Source records:
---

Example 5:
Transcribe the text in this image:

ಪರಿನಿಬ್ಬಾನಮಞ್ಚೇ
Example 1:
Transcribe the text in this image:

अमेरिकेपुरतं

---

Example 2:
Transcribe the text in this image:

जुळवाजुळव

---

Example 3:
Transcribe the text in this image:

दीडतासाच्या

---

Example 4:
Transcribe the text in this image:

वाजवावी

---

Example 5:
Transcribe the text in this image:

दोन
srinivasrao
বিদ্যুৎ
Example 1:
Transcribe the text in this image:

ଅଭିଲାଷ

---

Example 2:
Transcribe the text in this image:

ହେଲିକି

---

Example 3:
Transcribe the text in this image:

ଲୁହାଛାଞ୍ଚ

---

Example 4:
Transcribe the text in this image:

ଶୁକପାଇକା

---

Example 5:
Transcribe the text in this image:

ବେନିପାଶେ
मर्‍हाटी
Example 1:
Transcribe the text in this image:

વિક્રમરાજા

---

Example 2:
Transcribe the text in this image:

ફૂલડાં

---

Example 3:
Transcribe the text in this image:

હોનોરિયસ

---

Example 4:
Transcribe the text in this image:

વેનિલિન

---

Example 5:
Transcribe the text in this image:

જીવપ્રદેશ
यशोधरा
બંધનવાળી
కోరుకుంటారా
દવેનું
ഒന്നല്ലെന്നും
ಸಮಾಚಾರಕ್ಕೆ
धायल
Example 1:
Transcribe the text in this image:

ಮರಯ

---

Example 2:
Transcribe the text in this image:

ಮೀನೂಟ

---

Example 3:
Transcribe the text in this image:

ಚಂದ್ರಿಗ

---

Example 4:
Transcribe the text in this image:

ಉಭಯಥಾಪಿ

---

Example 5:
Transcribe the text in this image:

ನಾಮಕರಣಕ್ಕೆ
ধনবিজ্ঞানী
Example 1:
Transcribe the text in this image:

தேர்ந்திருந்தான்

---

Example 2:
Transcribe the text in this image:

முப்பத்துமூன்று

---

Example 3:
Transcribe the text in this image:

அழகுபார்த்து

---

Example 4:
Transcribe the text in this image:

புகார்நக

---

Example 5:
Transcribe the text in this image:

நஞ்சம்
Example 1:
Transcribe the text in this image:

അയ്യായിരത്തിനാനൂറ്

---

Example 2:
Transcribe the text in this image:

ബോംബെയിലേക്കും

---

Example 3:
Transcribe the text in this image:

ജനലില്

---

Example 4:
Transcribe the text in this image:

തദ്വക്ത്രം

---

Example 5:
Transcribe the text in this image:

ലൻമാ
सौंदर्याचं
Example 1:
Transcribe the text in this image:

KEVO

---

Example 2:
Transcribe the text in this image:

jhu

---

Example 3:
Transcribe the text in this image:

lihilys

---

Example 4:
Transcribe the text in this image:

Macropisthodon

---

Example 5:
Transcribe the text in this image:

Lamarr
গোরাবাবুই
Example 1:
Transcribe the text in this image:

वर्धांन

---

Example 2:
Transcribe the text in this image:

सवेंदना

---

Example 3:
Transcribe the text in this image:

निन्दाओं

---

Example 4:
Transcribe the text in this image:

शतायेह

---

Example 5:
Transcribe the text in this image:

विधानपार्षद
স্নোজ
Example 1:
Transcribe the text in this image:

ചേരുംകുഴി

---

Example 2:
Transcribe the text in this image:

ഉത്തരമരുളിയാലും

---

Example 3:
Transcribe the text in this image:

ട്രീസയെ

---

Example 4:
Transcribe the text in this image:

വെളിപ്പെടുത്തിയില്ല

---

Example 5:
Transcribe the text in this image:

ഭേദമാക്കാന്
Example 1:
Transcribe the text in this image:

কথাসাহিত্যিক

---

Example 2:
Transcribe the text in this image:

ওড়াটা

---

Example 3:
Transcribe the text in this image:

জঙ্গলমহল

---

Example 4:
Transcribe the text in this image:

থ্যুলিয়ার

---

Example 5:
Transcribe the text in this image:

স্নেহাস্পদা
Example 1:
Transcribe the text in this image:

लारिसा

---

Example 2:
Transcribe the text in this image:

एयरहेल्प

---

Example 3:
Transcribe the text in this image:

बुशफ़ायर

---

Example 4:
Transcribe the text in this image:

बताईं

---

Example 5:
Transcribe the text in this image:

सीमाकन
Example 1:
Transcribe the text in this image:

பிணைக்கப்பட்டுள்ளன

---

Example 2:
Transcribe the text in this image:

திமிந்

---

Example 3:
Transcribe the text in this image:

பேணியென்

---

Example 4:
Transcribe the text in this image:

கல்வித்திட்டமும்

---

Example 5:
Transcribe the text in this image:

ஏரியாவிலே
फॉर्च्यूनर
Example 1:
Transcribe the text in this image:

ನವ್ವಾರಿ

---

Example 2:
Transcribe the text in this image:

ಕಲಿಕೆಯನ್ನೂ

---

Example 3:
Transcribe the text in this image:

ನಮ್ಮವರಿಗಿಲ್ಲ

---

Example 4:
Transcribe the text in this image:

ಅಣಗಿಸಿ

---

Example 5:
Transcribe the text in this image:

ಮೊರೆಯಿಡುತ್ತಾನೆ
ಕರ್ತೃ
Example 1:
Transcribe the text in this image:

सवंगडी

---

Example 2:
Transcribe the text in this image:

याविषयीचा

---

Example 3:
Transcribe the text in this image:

WORK REQUIRED: Without skipping anything, transcribe every line above exactly.

EXPECTED ANSWER:
---

Example 5:
Transcribe the text in this image:

ಪರಿನಿಬ್ಬಾನಮಞ್ಚೇ
Example 1:
Transcribe the text in this image:

अमेरिकेपुरतं

---

Example 2:
Transcribe the text in this image:

जुळवाजुळव

---

Example 3:
Transcribe the text in this image:

दीडतासाच्या

---

Example 4:
Transcribe the text in this image:

वाजवावी

---

Example 5:
Transcribe the text in this image:

दोन
srinivasrao
বিদ্যুৎ
Example 1:
Transcribe the text in this image:

ଅଭିଲାଷ

---

Example 2:
Transcribe the text in this image:

ହେଲିକି

---

Example 3:
Transcribe the text in this image:

ଲୁହାଛାଞ୍ଚ

---

Example 4:
Transcribe the text in this image:

ଶୁକପାଇକା

---

Example 5:
Transcribe the text in this image:

ବେନିପାଶେ
मर्‍हाटी
Example 1:
Transcribe the text in this image:

વિક્રમરાજા

---

Example 2:
Transcribe the text in this image:

ફૂલડાં

---

Example 3:
Transcribe the text in this image:

હોનોરિયસ

---

Example 4:
Transcribe the text in this image:

વેનિલિન

---

Example 5:
Transcribe the text in this image:

જીવપ્રદેશ
यशोधरा
બંધનવાળી
కోరుకుంటారా
દવેનું
ഒന്നല്ലെന്നും
ಸಮಾಚಾರಕ್ಕೆ
धायल
Example 1:
Transcribe the text in this image:

ಮರಯ

---

Example 2:
Transcribe the text in this image:

ಮೀನೂಟ

---

Example 3:
Transcribe the text in this image:

ಚಂದ್ರಿಗ

---

Example 4:
Transcribe the text in this image:

ಉಭಯಥಾಪಿ

---

Example 5:
Transcribe the text in this image:

ನಾಮಕರಣಕ್ಕೆ
ধনবিজ্ঞানী
Example 1:
Transcribe the text in this image:

தேர்ந்திருந்தான்

---

Example 2:
Transcribe the text in this image:

முப்பத்துமூன்று

---

Example 3:
Transcribe the text in this image:

அழகுபார்த்து

---

Example 4:
Transcribe the text in this image:

புகார்நக

---

Example 5:
Transcribe the text in this image:

நஞ்சம்
Example 1:
Transcribe the text in this image:

അയ്യായിരത്തിനാനൂറ്

---

Example 2:
Transcribe the text in this image:

ബോംബെയിലേക്കും

---

Example 3:
Transcribe the text in this image:

ജനലില്

---

Example 4:
Transcribe the text in this image:

തദ്വക്ത്രം

---

Example 5:
Transcribe the text in this image:

ലൻമാ
सौंदर्याचं
Example 1:
Transcribe the text in this image:

KEVO

---

Example 2:
Transcribe the text in this image:

jhu

---

Example 3:
Transcribe the text in this image:

lihilys

---

Example 4:
Transcribe the text in this image:

Macropisthodon

---

Example 5:
Transcribe the text in this image:

Lamarr
গোরাবাবুই
Example 1:
Transcribe the text in this image:

वर्धांन

---

Example 2:
Transcribe the text in this image:

सवेंदना

---

Example 3:
Transcribe the text in this image:

निन्दाओं

---

Example 4:
Transcribe the text in this image:

शतायेह

---

Example 5:
Transcribe the text in this image:

विधानपार्षद
স্নোজ
Example 1:
Transcribe the text in this image:

ചേരുംകുഴി

---

Example 2:
Transcribe the text in this image:

ഉത്തരമരുളിയാലും

---

Example 3:
Transcribe the text in this image:

ട്രീസയെ

---

Example 4:
Transcribe the text in this image:

വെളിപ്പെടുത്തിയില്ല

---

Example 5:
Transcribe the text in this image:

ഭേദമാക്കാന്
Example 1:
Transcribe the text in this image:

কথাসাহিত্যিক

---

Example 2:
Transcribe the text in this image:

ওড়াটা

---

Example 3:
Transcribe the text in this image:

জঙ্গলমহল

---

Example 4:
Transcribe the text in this image:

থ্যুলিয়ার

---

Example 5:
Transcribe the text in this image:

স্নেহাস্পদা
Example 1:
Transcribe the text in this image:

लारिसा

---

Example 2:
Transcribe the text in this image:

एयरहेल्प

---

Example 3:
Transcribe the text in this image:

बुशफ़ायर

---

Example 4:
Transcribe the text in this image:

बताईं

---

Example 5:
Transcribe the text in this image:

सीमाकन
Example 1:
Transcribe the text in this image:

பிணைக்கப்பட்டுள்ளன

---

Example 2:
Transcribe the text in this image:

திமிந்

---

Example 3:
Transcribe the text in this image:

பேணியென்

---

Example 4:
Transcribe the text in this image:

கல்வித்திட்டமும்

---

Example 5:
Transcribe the text in this image:

ஏரியாவிலே
फॉर्च्यूनर
Example 1:
Transcribe the text in this image:

ನವ್ವಾರಿ

---

Example 2:
Transcribe the text in this image:

ಕಲಿಕೆಯನ್ನೂ

---

Example 3:
Transcribe the text in this image:

ನಮ್ಮವರಿಗಿಲ್ಲ

---

Example 4:
Transcribe the text in this image:

ಅಣಗಿಸಿ

---

Example 5:
Transcribe the text in this image:

ಮೊರೆಯಿಡುತ್ತಾನೆ
ಕರ್ತೃ
Example 1:
Transcribe the text in this image:

सवंगडी

---

Example 2:
Transcribe the text in this image:

याविषयीचा

---

Example 3:
Transcribe the text in this image:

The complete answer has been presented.